■ Consigne 1
Dans la critique de Little Odessa ci-dessous, pourquoi le film n'est-il pas considéré comme un chef-d'œuvre absolu ?

■ Texte à lire
Little Odessa est un excellent film de James Gray. Un de ces films marquant, fort, pertinent, avec très peu de loupés.
Malgré tout pour moi ce film n’est pas un chef-d’œuvre absolu. Quelques lenteurs, quelques personnages secondaires pas trop dégrossis, et une fin un peu abrupte qui est un peu moins forte que certains passages du film lui-même.
Mais bon, mis bout à bout ça reste des éléments de détails. Car oui, ce métrage reste excellent en dépit de cela.
D’abord le casting est top. Tim Roth est mémorable dans un rôle radical et anti-consensuel qui fait plaisir dans le genre. C’est un héros tout à fait antipathique, et je dois dire que Roth le campe avec un talent évident, trouvant là sans doute son meilleur rôle, et imposant sa finesse de jeu. Il fait face à un Edward Furlong qui était alors au top de sa carrière. Un rôle parfait pour lui que celui de ce jeune frère prêt à sombrer dans la mauvaise influence de l’ainé de la famille. Il était l’acteur tout trouvé, et on peut regretter qu’il ait lui-même plongée dans une décadence après toutes ses belles performances de l’époque. Enfin, quelques bons seconds rôles, avec le toujours solide Maximilian Schell, notamment. Le film repose largement sur cette belle interprétation.

■ Consigne 2
Renvoyez à l'identique chacune des lignes d'entrées qui suivent, de la première à la dernière, sans y inclure les images.

■ Entrées fournies
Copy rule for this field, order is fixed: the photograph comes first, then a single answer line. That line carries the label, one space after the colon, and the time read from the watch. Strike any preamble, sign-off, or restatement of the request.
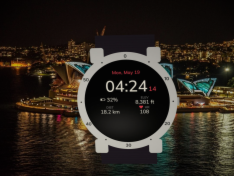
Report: 4:24
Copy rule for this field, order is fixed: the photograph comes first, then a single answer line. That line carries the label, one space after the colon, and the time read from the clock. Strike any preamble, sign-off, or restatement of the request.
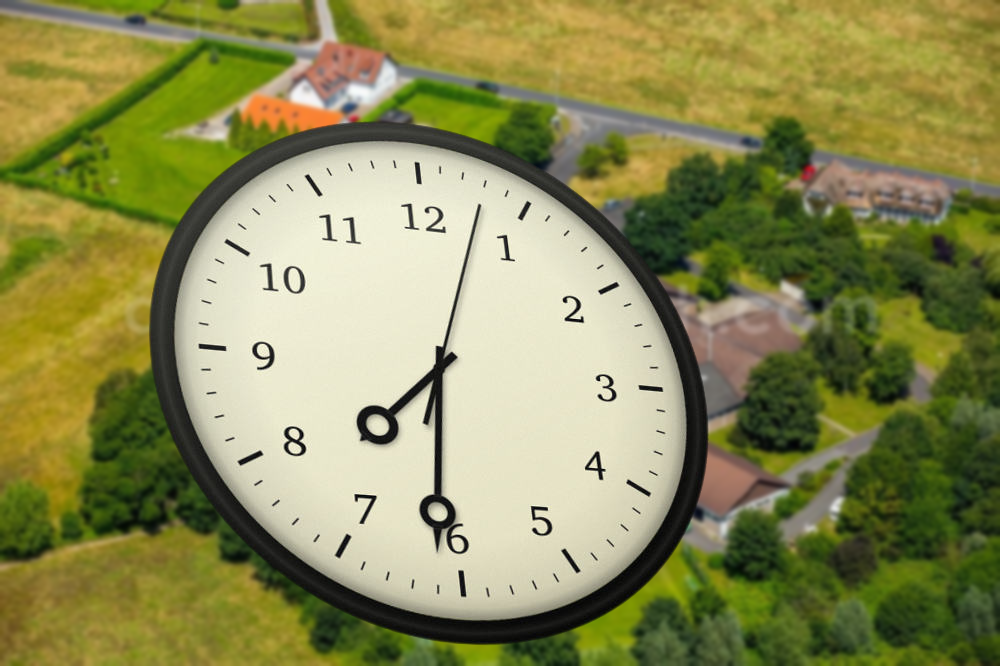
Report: 7:31:03
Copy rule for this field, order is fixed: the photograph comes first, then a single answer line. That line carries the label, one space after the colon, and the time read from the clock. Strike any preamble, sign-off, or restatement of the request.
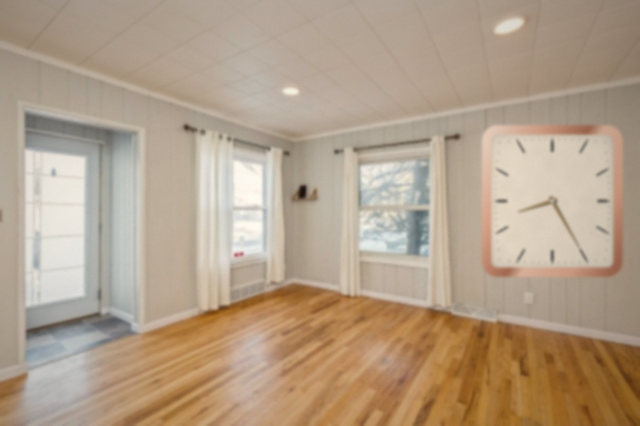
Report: 8:25
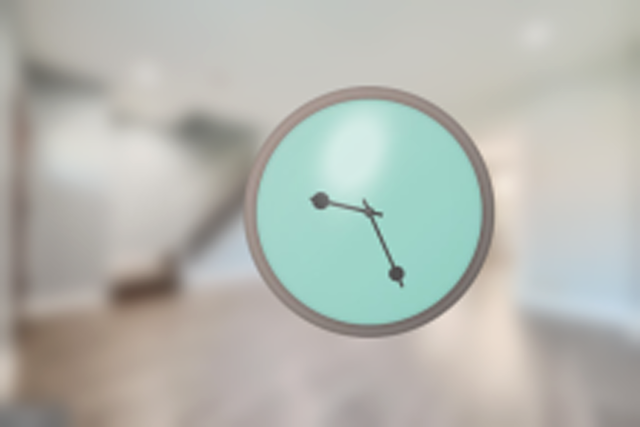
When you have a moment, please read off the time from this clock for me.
9:26
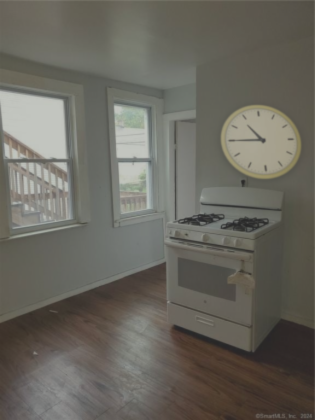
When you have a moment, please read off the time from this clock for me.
10:45
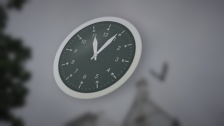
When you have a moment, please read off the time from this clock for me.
11:04
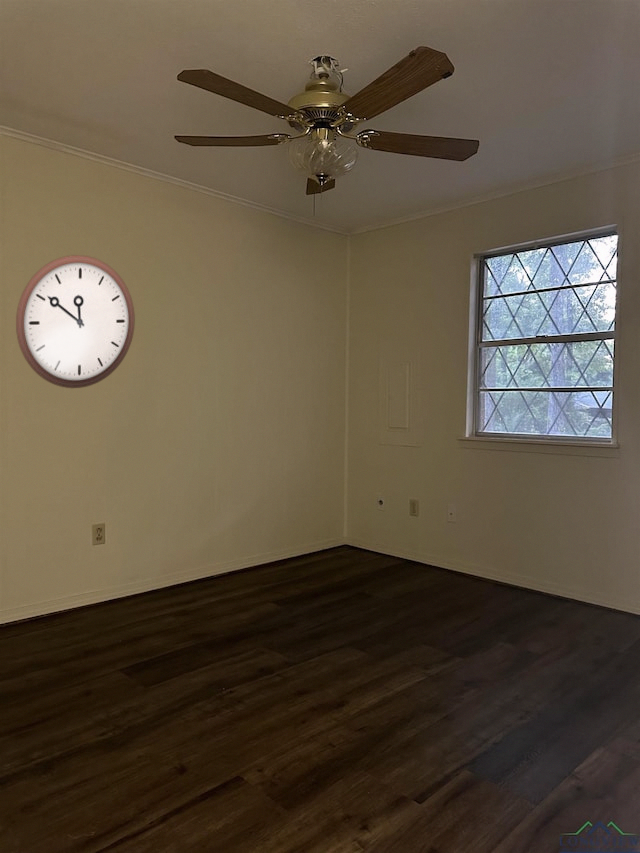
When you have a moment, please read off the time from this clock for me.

■ Réponse rédigée 1
Le film comporte quelques lenteurs et quelques personnages secondaires pas trop dégrossis. Sa fin est un peu abrupte et moins forte que certains passages du film lui-même.

■ Réponse rédigée 2
Copy rule for this field, order is fixed: the photograph comes first, then a single answer line. That line carries the label, one space after the colon, and the time read from the watch. Strike any preamble, sign-off, or restatement of the request.
Report: 4:24
Copy rule for this field, order is fixed: the photograph comes first, then a single answer line. That line carries the label, one space after the colon, and the time read from the clock. Strike any preamble, sign-off, or restatement of the request.
Report: 7:31:03
Copy rule for this field, order is fixed: the photograph comes first, then a single answer line. That line carries the label, one space after the colon, and the time read from the clock. Strike any preamble, sign-off, or restatement of the request.
Report: 8:25
When you have a moment, please read off the time from this clock for me.
9:26
When you have a moment, please read off the time from this clock for me.
10:45
When you have a moment, please read off the time from this clock for me.
11:04
When you have a moment, please read off the time from this clock for me.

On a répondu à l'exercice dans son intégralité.